Quelques exemples des délices proposés :
Danzuki Sakura Mochi, servi avec son thé matcha, répond en écho à l’expérience du temple, apportant une nouvelle nuance de douceur saisonnière.
Mais c’est le Kokura Shiratama qui captive : un mélange entre textures et saveurs, magnifié par de petites gelées dont les formes sont renouvelées au gré des saisons, un délicat hommage à la fugacité et à la beauté de l’éphémère.
Le salon propose également quelques mets salés, laissant par une découverte sur place le soin de compléter ce voyage culinaire.
Finalement, l’expérience Kamakura, tout comme la lecture de La Papeterie Tsubaki, est un appel à vivre le temps présent. Elle offre le luxe, si rare, de s’arrêter, d’observer les détails et de se donner le temps de ressentir pleinement.

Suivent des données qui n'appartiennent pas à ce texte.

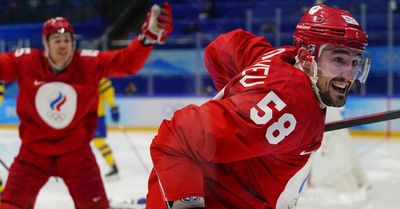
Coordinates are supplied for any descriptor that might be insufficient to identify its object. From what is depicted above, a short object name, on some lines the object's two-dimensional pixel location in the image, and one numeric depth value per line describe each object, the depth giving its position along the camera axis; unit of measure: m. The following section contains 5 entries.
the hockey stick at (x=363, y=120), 3.43
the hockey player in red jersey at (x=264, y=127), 2.39
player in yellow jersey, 8.39
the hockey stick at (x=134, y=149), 8.48
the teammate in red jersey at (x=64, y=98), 4.86
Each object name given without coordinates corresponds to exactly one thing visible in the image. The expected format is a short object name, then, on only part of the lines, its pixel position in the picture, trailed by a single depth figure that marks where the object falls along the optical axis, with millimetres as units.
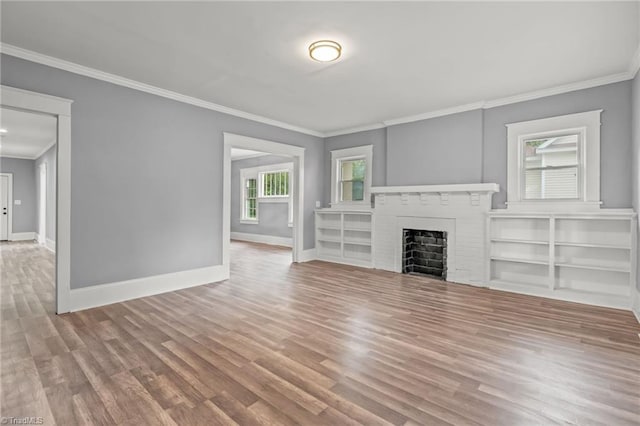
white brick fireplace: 4684
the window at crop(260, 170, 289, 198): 9164
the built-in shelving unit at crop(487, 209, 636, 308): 3717
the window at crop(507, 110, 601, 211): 3949
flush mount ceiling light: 2953
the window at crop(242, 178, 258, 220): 9992
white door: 9656
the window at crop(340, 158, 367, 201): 6539
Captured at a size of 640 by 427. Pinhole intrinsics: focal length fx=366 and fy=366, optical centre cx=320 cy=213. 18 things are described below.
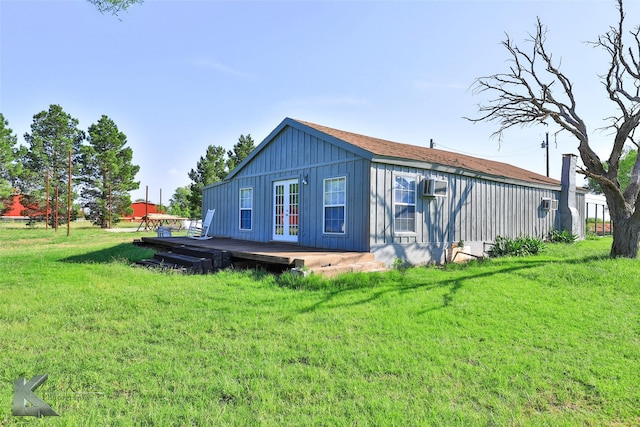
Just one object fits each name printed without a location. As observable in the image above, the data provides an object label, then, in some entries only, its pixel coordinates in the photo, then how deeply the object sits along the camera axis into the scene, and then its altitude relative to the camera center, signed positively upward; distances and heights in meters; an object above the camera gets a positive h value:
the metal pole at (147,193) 30.03 +2.27
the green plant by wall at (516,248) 10.57 -0.72
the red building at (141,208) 47.72 +1.62
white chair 12.94 -0.33
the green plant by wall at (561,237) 13.66 -0.51
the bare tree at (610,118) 9.45 +3.40
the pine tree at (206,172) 31.27 +4.29
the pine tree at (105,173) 29.06 +3.80
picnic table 25.22 -0.03
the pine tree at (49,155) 28.22 +5.26
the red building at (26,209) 28.28 +0.83
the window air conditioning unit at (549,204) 13.71 +0.74
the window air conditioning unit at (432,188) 8.92 +0.86
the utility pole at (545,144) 29.03 +6.30
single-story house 8.29 +0.67
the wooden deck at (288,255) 6.88 -0.68
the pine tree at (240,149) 32.88 +6.46
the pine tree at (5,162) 24.78 +3.95
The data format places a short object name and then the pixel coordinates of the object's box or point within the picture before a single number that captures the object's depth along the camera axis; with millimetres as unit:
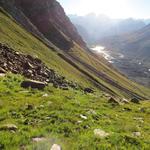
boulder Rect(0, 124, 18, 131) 8021
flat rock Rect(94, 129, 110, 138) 8312
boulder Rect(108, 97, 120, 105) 14759
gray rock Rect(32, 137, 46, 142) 7509
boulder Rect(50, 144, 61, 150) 7056
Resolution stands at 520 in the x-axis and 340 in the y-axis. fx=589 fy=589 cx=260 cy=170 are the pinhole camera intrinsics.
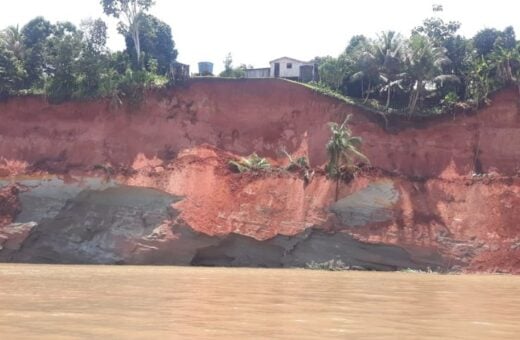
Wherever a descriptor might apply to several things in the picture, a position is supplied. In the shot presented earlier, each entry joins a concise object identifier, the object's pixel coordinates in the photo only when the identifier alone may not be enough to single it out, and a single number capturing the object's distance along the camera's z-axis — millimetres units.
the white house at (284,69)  44888
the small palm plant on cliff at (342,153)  32656
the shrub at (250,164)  34625
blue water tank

Relire le livre après avoir parcouru la ville, c’est atteindre un niveau d’expérience inédit. Et redécouvrir le plan de Kamakura dans le roman procure même un plaisir enfantin, comme si l’on trouvait une carte au trésor que l’on n’avait pas vue au premier abord ! Les ruelles, les temples et l’océan prennent alors une toute autre allure. Tout semble soudainement plus familier, plus réel et moins fictif.
Ce temps d’évasion, qu’il se passe entre les pages ou au cœur de ses vacances, vaut incontestablement le détour.

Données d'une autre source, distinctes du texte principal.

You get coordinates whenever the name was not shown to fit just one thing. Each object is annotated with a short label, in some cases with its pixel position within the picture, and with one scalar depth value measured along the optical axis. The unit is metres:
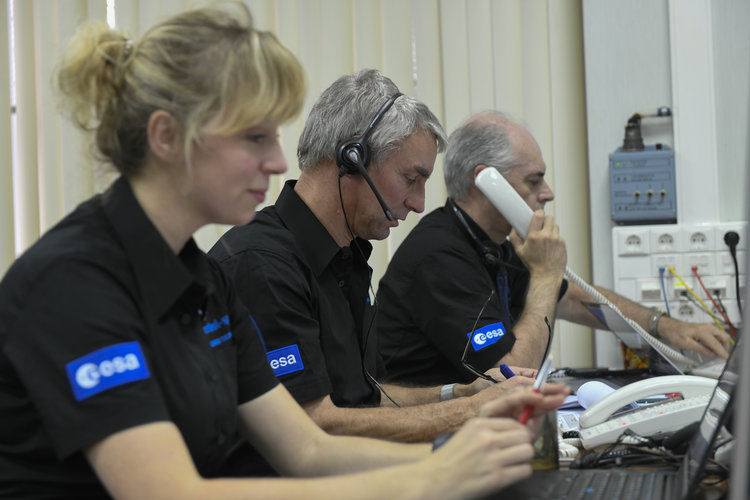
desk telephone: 1.42
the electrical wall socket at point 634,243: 2.66
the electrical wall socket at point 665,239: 2.64
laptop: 1.02
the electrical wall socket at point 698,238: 2.63
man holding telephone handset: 2.07
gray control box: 2.67
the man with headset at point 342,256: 1.51
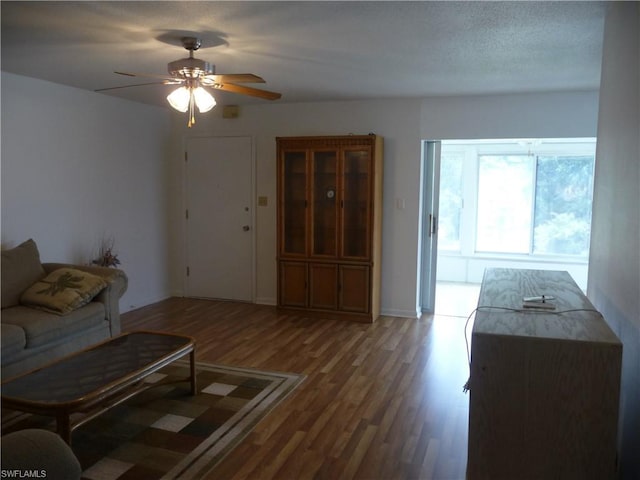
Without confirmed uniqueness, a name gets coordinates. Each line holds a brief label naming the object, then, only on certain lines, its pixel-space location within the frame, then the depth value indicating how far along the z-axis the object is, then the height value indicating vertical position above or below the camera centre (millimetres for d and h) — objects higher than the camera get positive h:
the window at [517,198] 7375 -104
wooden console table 1714 -717
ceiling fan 3133 +679
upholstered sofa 3373 -869
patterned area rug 2557 -1353
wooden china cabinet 5203 -358
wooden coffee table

Pour prolonger ce plaisir, on peut se plonger dans les volumes suivants : La République du bonheur et Lettres d’amour de Kamakura, ou encore écouter la voix de l’auteure via l’interview qu’elle a accordée au Journal du Japon. Ces lectures constituent un beau prélude, prolongeant la magie en attendant le moment d’arpenter à son tour les ruelles discrètes de la ville côtière.